--- YOUR TASK ---
Where a line contains the word "Liberation", copy that line from the records below.

--- SOURCE DATA ---
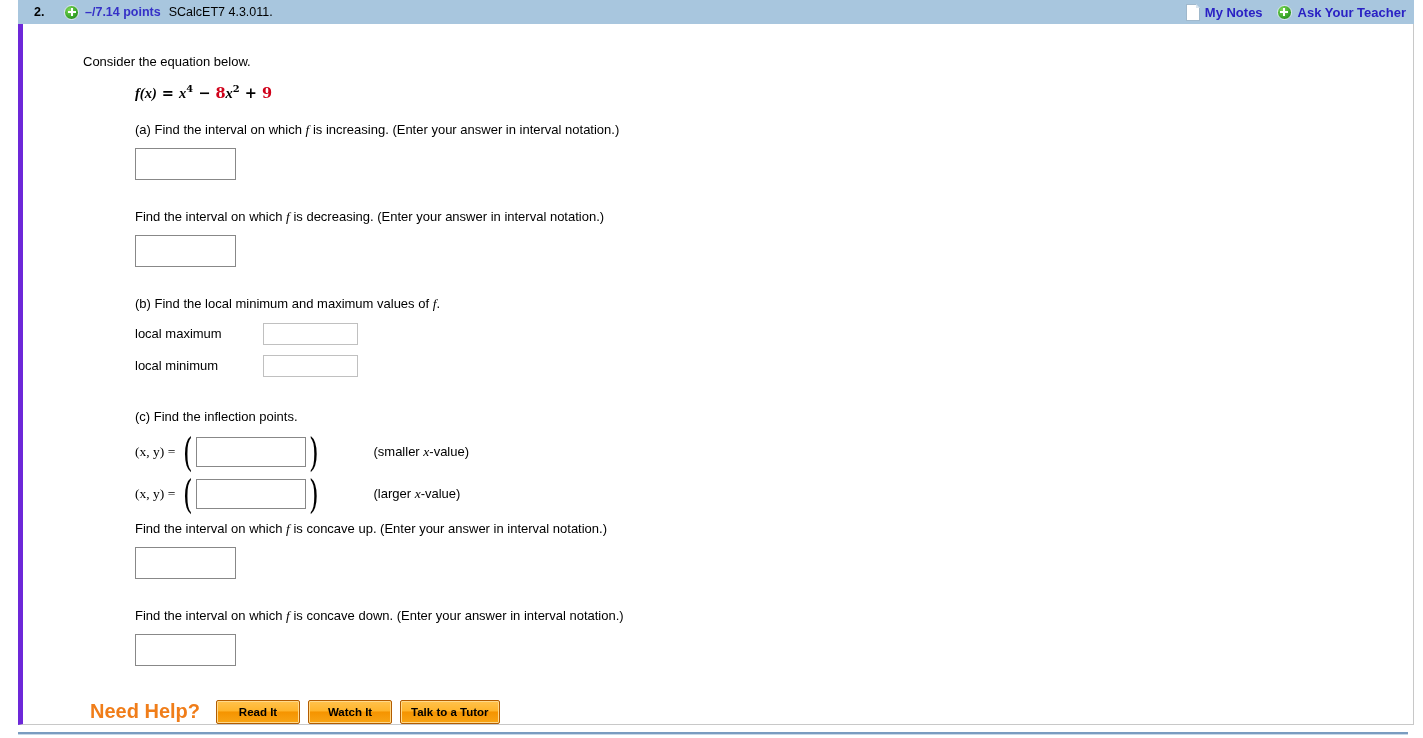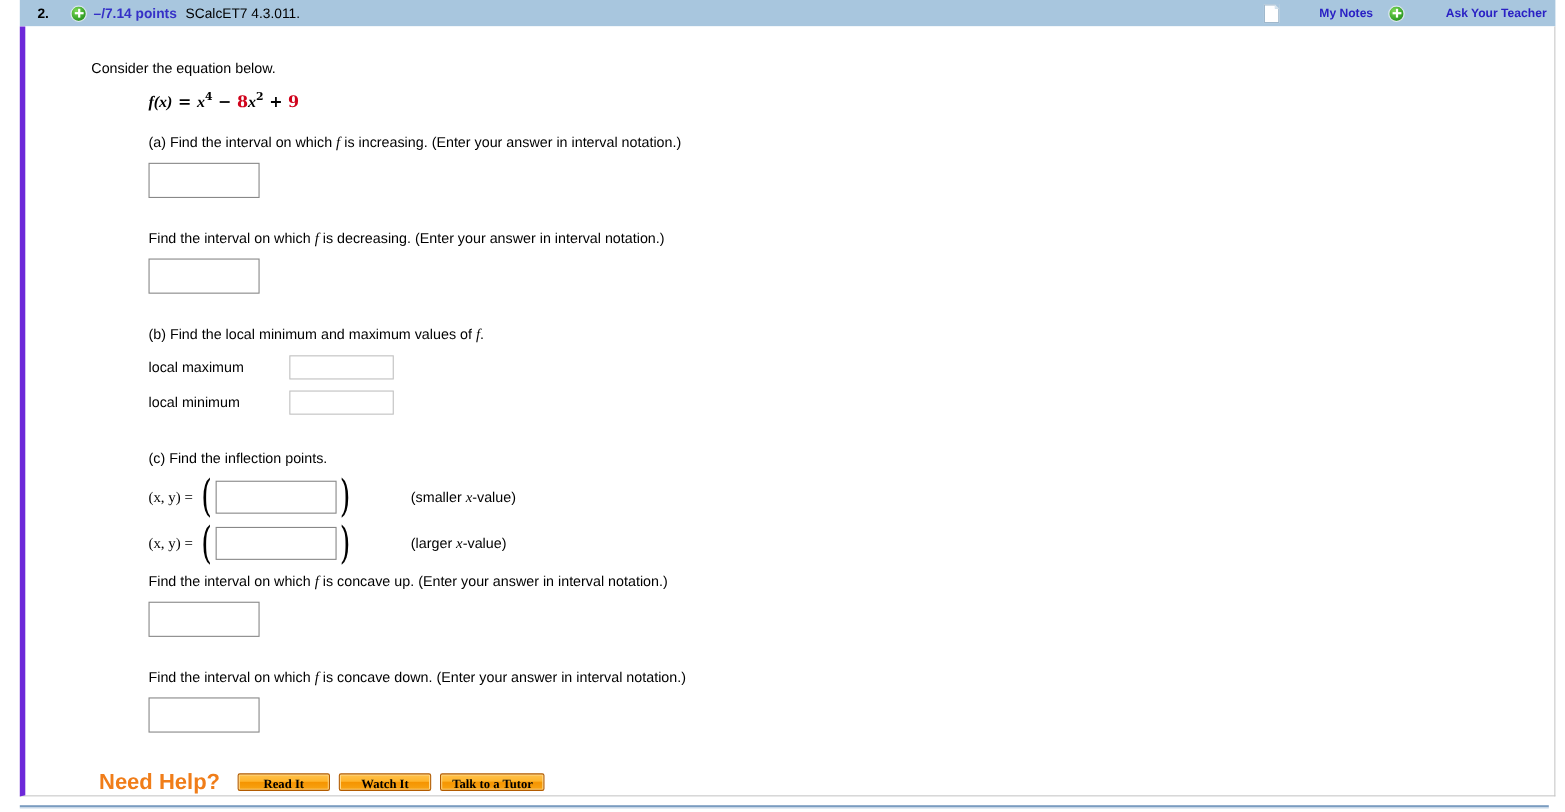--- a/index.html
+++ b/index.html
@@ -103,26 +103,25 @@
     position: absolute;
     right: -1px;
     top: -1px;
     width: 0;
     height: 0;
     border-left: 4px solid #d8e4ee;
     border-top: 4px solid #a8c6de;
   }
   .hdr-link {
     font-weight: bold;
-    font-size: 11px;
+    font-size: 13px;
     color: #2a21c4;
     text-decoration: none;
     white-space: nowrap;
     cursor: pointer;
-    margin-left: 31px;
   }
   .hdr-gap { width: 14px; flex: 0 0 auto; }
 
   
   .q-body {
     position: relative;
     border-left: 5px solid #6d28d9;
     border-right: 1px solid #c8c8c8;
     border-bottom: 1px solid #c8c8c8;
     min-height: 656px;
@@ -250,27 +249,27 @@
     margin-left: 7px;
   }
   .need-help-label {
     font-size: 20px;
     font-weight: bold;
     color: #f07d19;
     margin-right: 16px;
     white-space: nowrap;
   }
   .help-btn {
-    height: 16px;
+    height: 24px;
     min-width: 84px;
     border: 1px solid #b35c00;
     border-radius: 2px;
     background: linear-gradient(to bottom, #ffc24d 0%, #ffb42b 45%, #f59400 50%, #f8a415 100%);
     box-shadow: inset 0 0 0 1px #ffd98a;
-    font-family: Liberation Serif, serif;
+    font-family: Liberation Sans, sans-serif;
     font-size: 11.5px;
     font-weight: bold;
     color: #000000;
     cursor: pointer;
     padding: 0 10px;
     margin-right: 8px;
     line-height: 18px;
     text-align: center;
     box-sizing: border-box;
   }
...
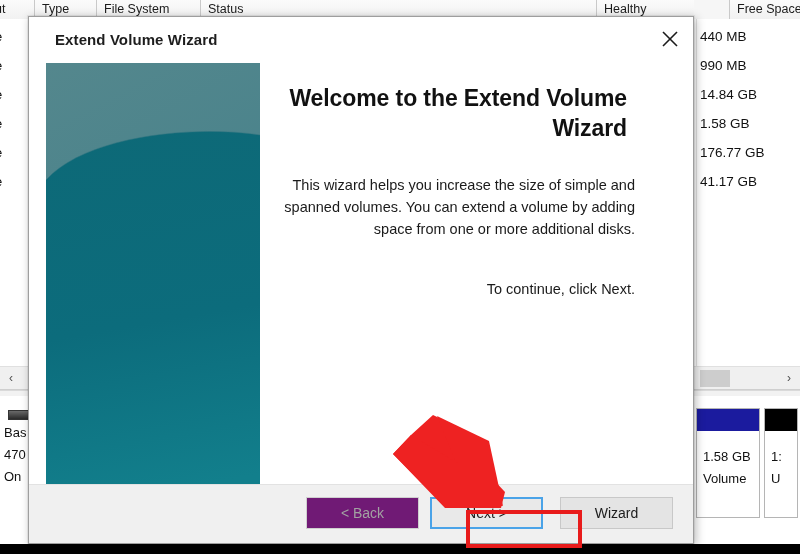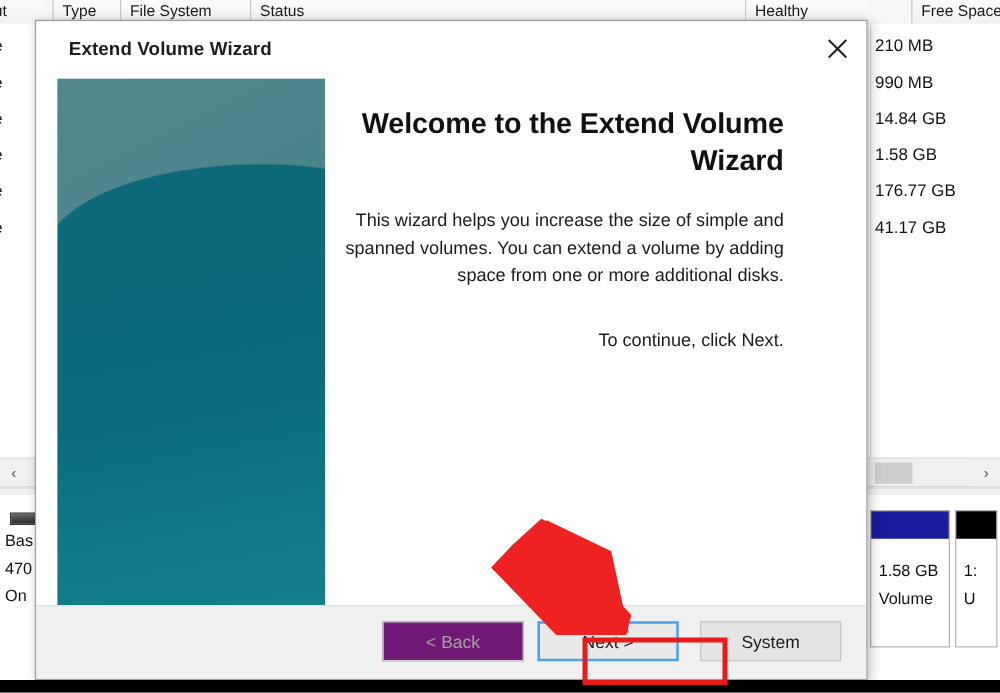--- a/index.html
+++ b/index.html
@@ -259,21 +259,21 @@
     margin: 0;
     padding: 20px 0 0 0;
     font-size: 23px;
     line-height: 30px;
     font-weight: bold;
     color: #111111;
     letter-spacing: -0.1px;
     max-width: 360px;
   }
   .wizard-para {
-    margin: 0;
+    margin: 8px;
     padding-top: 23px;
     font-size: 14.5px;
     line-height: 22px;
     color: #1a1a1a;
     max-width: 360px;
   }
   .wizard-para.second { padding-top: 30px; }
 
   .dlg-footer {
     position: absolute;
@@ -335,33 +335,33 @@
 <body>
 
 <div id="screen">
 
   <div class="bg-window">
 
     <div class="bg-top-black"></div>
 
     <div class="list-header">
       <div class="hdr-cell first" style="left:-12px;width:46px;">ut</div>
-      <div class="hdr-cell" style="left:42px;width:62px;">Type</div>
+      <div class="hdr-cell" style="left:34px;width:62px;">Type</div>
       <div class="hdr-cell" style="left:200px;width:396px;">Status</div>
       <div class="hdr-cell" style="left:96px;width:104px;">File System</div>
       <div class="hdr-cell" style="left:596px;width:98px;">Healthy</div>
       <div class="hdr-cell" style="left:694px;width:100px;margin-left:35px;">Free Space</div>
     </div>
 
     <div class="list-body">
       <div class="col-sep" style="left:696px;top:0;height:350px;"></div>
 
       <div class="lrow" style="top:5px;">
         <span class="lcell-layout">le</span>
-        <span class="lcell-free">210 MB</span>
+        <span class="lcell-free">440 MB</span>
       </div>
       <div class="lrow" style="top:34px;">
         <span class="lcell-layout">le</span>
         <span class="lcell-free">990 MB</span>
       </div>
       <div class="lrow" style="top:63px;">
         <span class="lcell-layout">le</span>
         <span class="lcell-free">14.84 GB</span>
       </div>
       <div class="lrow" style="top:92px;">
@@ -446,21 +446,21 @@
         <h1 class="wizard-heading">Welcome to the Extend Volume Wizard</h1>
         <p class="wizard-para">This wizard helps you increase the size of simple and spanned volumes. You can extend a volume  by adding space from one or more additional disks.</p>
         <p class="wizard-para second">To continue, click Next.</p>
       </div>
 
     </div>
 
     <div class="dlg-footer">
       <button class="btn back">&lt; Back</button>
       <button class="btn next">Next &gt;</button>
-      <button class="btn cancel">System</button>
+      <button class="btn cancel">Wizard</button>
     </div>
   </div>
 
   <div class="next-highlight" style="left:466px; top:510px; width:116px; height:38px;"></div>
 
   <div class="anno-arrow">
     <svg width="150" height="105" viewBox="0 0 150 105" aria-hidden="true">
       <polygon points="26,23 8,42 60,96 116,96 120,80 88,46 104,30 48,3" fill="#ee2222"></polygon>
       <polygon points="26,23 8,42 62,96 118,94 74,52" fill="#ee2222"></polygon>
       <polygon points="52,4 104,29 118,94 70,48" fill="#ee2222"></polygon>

--- ANSWER BOX ---
-    font-family: Liberation Serif, serif;
+    font-family: Liberation Sans, sans-serif;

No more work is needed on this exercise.